Although there were many palettes discovered by archaeologists from the Predynastic and Early Dynastic period of ancient Egypt that were the use of mixing cosmetic powders, one found in Hierkonopolis in Tomb 100 stands as more of a ritual object.The Palette of King Narmer, the first king to rule in Dynasty One and the first king to unite Upper and Lower Egypt, is a highly decorated palette of raised relief and was seen more than just for the sake of protecting the eyes and face with make-up.

Front side of the palette
Although it is still debated, the side with the area for the make-up has been said to be the back side of the pallet. In looking at the front side, it is divided into three registers, which in art are spaces in a work that section off certain content of a work. At the very top, the name of King Narmer is written at the top on both sides, enclosed in a square that is patterned in its lower half. The name itself is written in two hieroglyphs, a catfish and a chisel, which together would literally spell out the name ‘Narmer’. The king’s name is in the form of a serekh used by kings to contain their Horus name, one of the five royal names a king is given. The equation of the top of the palette with the sky is reinforced by the two full-view faces with cow’s ears and horns, for the sky goddesses could be envisaged as a cow (the goddess Hathor).
The biggest register on the palette illustrates the king being the dominating figure and the largest (which is called hierarchical scale). Narmer is wearing the white crown of Lower Egypt, standing with one arm raised, holding a mace, while the other hand he grasps the hair of a kneeling prisoner, which is called the smiting position, a stance that will be the standard of kingship in ancient Egyptian iconography for thousands of years to come.
To the upper right of the register is a falcon perched on one leg, its talons are grasping a clump of papyrus that grows out of a strip of land terminating in a head. The other leg, ending in a human hand, grasps a rope attached to the nose. The papyrus reed, which grew in the Delta, became the representation of the plant of the north. The head growing out of the land represents the Delta population. The group demonstrates the falcon god dominating the inhabitants of the land where the papyrus grown, the subjugation made explicit by the rope attached to the head and held by the falcon. Behind the king is a much smaller figure on its own baseline, carrying the king’s sandals. The person represented here indicates that he must have been of high rank. Two fallen enemies; shown naked (humiliate opponents); positioned below the register containing the king, these enemies are visually placed beneath his feet.

Back side of the palette
The back side of the famous Narmer palette has four different registers. The very top one is identical to the front side. The figure of the king does not immediately dominate, but his size clearly shows him to be the most important figure in the upper register, where he views two rows of enemy bodies that have been decapitated and their heads placed between their legs. He is again accompanied by his sandal-bearer, and also by another figure wearing long hair and an animal skin. Identified by two hieroglyphs as tjet. Four even smaller standards topped with different emblems.
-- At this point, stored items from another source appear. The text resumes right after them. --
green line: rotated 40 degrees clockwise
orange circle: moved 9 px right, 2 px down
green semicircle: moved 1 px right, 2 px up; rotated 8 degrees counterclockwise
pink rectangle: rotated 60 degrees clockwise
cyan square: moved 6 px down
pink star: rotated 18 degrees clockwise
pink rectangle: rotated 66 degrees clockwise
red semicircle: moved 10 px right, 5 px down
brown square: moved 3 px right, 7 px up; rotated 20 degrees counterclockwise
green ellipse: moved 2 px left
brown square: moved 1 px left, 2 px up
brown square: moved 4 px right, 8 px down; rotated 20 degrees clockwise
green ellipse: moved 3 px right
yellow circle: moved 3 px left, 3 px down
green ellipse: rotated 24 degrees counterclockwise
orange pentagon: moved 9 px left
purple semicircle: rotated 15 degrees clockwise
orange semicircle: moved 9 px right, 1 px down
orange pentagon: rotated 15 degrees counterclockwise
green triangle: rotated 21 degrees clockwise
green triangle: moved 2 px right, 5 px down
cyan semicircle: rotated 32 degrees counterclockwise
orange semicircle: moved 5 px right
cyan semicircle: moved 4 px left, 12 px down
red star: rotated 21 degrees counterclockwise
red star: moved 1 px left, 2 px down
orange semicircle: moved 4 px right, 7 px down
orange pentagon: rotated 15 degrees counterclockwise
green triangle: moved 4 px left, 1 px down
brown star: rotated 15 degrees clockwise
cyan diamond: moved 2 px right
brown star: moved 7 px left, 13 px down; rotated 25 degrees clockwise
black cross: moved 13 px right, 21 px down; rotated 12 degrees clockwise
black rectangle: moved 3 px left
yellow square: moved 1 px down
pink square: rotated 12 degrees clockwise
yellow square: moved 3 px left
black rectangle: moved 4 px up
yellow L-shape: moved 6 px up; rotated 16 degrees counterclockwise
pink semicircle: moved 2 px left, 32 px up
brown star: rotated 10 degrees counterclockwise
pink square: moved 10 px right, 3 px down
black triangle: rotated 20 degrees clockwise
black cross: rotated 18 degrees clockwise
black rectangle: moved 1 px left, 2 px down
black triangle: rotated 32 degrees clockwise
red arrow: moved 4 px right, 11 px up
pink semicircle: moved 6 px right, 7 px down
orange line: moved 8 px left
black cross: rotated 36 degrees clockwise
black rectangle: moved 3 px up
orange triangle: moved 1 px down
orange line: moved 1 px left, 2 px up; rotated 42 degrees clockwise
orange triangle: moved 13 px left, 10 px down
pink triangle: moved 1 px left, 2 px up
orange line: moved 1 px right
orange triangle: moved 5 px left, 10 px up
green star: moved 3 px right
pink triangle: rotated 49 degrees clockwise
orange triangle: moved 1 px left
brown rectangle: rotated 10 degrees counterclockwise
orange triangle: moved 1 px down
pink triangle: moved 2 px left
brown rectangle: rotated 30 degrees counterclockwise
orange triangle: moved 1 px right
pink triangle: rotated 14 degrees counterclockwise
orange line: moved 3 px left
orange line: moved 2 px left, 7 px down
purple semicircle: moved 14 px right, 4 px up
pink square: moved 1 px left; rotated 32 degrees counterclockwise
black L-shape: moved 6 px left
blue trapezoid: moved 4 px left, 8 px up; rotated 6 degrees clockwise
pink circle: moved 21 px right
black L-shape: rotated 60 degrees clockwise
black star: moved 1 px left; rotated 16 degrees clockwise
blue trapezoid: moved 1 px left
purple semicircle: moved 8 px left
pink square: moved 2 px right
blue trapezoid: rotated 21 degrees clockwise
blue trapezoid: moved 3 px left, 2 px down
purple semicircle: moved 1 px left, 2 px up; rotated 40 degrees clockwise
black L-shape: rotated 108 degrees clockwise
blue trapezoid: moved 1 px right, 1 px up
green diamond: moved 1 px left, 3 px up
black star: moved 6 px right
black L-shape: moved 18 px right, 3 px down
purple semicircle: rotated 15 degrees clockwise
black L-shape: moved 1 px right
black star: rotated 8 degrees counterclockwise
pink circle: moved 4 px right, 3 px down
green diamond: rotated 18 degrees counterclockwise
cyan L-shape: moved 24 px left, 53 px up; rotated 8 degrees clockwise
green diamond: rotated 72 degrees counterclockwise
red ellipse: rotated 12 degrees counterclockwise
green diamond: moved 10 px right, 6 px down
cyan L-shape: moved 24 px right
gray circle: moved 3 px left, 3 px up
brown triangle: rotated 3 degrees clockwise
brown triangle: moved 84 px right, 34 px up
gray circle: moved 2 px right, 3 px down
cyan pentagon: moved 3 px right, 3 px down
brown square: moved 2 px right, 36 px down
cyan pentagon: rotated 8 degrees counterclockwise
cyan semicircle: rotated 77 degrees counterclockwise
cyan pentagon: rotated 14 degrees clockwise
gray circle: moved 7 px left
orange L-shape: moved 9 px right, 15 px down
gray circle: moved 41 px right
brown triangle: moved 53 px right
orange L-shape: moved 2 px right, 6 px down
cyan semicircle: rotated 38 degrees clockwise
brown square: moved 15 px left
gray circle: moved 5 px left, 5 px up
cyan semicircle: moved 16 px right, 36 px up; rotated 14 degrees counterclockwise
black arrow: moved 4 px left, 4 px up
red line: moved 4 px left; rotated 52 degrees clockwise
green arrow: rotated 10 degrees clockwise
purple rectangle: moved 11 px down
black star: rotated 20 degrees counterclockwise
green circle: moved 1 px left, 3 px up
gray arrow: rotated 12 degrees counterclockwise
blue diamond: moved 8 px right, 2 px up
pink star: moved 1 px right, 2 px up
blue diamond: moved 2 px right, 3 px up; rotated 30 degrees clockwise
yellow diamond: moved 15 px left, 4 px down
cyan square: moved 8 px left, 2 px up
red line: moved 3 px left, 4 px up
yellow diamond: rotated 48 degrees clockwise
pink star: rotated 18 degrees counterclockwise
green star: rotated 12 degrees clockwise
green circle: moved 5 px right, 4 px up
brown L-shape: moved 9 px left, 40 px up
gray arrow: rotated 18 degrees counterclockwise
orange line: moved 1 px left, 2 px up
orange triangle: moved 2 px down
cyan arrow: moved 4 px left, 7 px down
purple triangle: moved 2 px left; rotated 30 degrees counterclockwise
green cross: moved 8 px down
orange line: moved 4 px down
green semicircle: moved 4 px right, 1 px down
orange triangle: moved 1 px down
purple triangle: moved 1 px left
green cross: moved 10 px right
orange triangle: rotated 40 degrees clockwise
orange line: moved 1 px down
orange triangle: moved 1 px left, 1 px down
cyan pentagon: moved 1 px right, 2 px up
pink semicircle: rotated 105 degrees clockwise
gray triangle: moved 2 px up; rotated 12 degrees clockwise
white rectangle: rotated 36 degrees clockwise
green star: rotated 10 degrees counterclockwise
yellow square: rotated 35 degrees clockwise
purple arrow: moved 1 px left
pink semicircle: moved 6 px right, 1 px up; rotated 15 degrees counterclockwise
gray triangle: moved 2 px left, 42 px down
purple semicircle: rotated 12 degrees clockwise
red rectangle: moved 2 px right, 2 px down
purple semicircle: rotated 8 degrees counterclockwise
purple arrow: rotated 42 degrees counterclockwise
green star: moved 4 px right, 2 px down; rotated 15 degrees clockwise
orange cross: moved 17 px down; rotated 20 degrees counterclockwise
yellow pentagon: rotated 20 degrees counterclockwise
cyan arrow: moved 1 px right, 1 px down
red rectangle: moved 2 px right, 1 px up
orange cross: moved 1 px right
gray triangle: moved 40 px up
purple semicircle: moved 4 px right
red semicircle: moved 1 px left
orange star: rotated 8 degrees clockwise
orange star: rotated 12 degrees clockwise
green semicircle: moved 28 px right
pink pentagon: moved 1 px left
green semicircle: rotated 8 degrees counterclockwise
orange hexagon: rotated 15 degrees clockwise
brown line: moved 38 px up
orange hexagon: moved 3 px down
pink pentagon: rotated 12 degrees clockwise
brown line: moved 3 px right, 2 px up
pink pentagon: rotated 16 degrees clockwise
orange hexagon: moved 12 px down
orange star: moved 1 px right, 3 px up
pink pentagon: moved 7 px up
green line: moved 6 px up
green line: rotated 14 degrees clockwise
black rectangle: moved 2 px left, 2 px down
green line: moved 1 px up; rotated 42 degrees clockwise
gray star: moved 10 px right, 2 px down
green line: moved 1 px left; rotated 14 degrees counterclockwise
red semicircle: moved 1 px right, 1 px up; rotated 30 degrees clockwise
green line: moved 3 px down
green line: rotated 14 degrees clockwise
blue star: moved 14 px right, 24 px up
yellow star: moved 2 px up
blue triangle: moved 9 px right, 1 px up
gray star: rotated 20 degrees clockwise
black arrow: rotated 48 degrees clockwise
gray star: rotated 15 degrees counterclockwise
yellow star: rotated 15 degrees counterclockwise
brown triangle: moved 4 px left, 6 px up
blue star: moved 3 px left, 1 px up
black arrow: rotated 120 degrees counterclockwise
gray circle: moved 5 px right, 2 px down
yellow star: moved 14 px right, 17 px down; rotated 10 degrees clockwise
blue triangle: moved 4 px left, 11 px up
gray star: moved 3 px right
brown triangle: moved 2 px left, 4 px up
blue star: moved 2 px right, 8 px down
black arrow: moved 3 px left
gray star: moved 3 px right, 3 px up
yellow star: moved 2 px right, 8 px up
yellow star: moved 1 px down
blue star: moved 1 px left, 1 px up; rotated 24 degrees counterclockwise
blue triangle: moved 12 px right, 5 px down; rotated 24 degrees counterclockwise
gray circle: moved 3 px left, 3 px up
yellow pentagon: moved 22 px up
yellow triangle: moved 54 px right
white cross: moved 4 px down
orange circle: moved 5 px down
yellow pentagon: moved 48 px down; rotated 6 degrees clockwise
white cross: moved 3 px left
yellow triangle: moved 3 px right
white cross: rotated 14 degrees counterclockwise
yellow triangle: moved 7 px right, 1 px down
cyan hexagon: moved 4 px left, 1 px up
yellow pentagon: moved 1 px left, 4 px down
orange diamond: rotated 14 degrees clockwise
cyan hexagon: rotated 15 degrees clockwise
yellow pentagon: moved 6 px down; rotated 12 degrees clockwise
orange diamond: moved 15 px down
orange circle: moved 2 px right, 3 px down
The central register, and the register containing the circle for the eye makeup, illustrates a symmetrical group of two opposing animals with long neck twisted round one another, each controlled by a rope around it’s neck that is held by a male figure. Similar pairs of animals appear on contemporary Mesopotamian and Iranian cylinder seals and may have influenced the Egyptian composition. The symmetry and balance of the composition and the subjugation of mythical animals that perhaps represent the forces of chaos probably symbolize the order of the cosmos that it is the king’s duty to maintain. The very bottom register of the back side of the pallet shows the king, now in the form of a bull, attacks a walled and fortified town, only part of whose perimeter is shown, and tramples on the naked body of one of his inhabitants. The identification of the king with a bull was to remain a constant theme, and can be seen much later in the Horus names of New Kingdom kings, most of which begin ‘strong bull’.
The Palette of King Narmer is an extraordinary find, not just in its design and iconography, but it also gave archaeologists insight into the first king that united Upper and Lower Egypt. I myself am fascinated with the concept of eye make-up in ancient Egypt, but even I have to know that this palette was created for more than just grinding make-up.
The Narmer Palette can be seen on display in the Egyptian Museum in Cairo, Egypt.